DOCUMENT EXCERPT

++++++++++

Only 14 percent of respondents named Soviet President Gorbachev and 17 percent mentioned his successor, first president of the Russian Federation Yeltsin, when asked whose policies in the past 100 years made Russia develop in the proper direction. Their results are largely similar to a VTsIOM survey held in 2007.
A total of 61 percent of Russians described Vladimir Putin’s policies during his two presidential terms in 2000-2008 as “generally positive”, down six percentage points from 2007. About 54 percent of respondents were positive about incumbent Russian President Dmitry Medvedev.
Russia’s last Tsar Nicholas II received a positive assessment from 31 percent of respondents.
Leonid Brezhnev, who presided over the “stagnation period” with a ruling group characterized as a “gerontocracy,” was the most popular Soviet leader with the support of 39 percent of respondents.
Best-known Communist Leaders, 1917 October Revolution architect Vladimir Lenin and Soviet dictator Joseph Stalin, gained 28 percent each. Nikita Khrushchev, who steered Soviet Union through the Cold War’s peak, the Cuban Missile Crisis, received the support of 24 percent of respondents.
The survey, involving 1,600 respondents, was held on October 29-30, 2011 in 46 Russian regions. The margin of error is below 3.4 percent.

++++++++++

Body or hand keypoint data
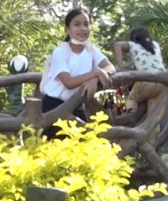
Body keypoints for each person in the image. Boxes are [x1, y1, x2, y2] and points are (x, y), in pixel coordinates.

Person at [39, 8, 116, 137]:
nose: (83, 28)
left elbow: (110, 67)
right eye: (77, 24)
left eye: (86, 24)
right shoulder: (60, 52)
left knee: (83, 143)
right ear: (67, 30)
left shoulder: (91, 50)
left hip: (76, 106)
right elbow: (68, 82)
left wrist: (94, 79)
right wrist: (96, 73)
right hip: (54, 107)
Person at [112, 26, 165, 112]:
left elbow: (117, 45)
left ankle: (131, 112)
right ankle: (154, 120)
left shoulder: (133, 45)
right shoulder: (155, 45)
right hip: (163, 81)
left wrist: (121, 64)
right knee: (153, 102)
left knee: (131, 99)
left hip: (146, 81)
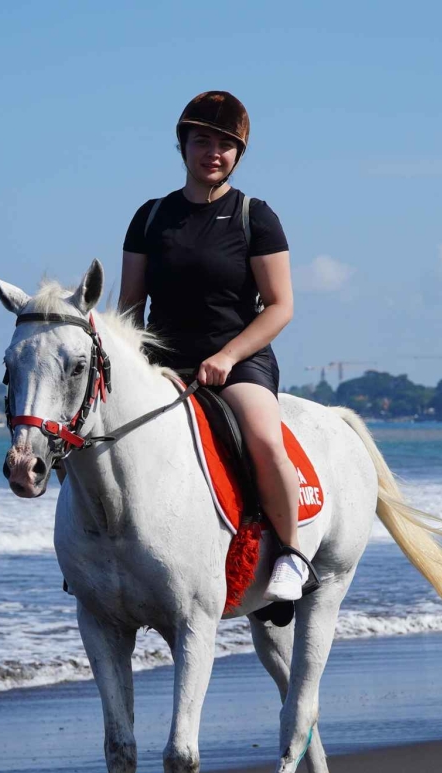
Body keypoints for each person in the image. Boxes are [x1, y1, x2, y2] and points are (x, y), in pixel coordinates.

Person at [118, 91, 309, 602]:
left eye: (227, 145)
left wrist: (226, 357)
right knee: (94, 433)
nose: (214, 153)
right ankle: (94, 553)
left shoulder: (255, 216)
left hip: (238, 358)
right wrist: (127, 366)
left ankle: (291, 553)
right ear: (182, 146)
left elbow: (279, 306)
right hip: (161, 363)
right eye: (203, 140)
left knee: (264, 439)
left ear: (238, 155)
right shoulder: (150, 217)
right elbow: (130, 308)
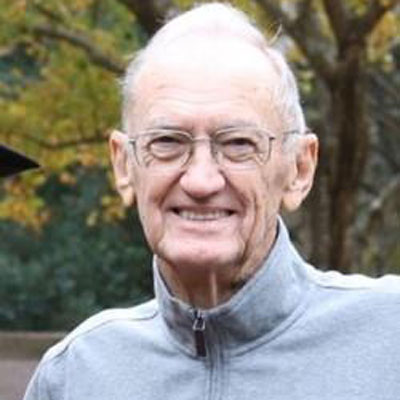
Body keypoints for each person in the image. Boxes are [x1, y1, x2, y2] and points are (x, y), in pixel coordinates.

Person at [24, 3, 400, 399]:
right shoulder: (77, 375)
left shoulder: (389, 340)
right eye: (167, 142)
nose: (201, 181)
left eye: (238, 144)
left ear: (299, 169)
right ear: (123, 164)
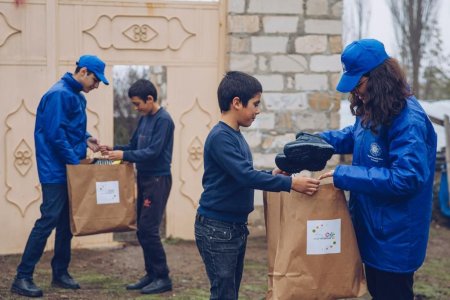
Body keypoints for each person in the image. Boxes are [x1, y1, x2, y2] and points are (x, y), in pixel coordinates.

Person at [317, 39, 437, 300]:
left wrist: (344, 175)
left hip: (395, 239)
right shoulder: (377, 108)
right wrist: (318, 141)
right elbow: (357, 136)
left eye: (358, 84)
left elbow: (405, 178)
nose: (357, 93)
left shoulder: (408, 120)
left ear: (379, 77)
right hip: (374, 231)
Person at [195, 71, 320, 300]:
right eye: (255, 104)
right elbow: (245, 176)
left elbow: (243, 174)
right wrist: (291, 183)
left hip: (233, 227)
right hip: (217, 229)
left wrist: (273, 174)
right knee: (224, 293)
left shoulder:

++++++++++

EXERCISE OBJECTIVE
Copy the poll article between "A total of 61" and "31 percent of respondents.", inclusive, substituting "participants" for "respondents".

FINAL ANSWER
A total of 61 percent of Russians described Vladimir Putin’s policies during his two presidential terms in 2000-2008 as “generally positive”, down six percentage points from 2007. About 54 percent of participants were positive about incumbent Russian President Dmitry Medvedev.
Russia’s last Tsar Nicholas II received a positive assessment from 31 percent of participants.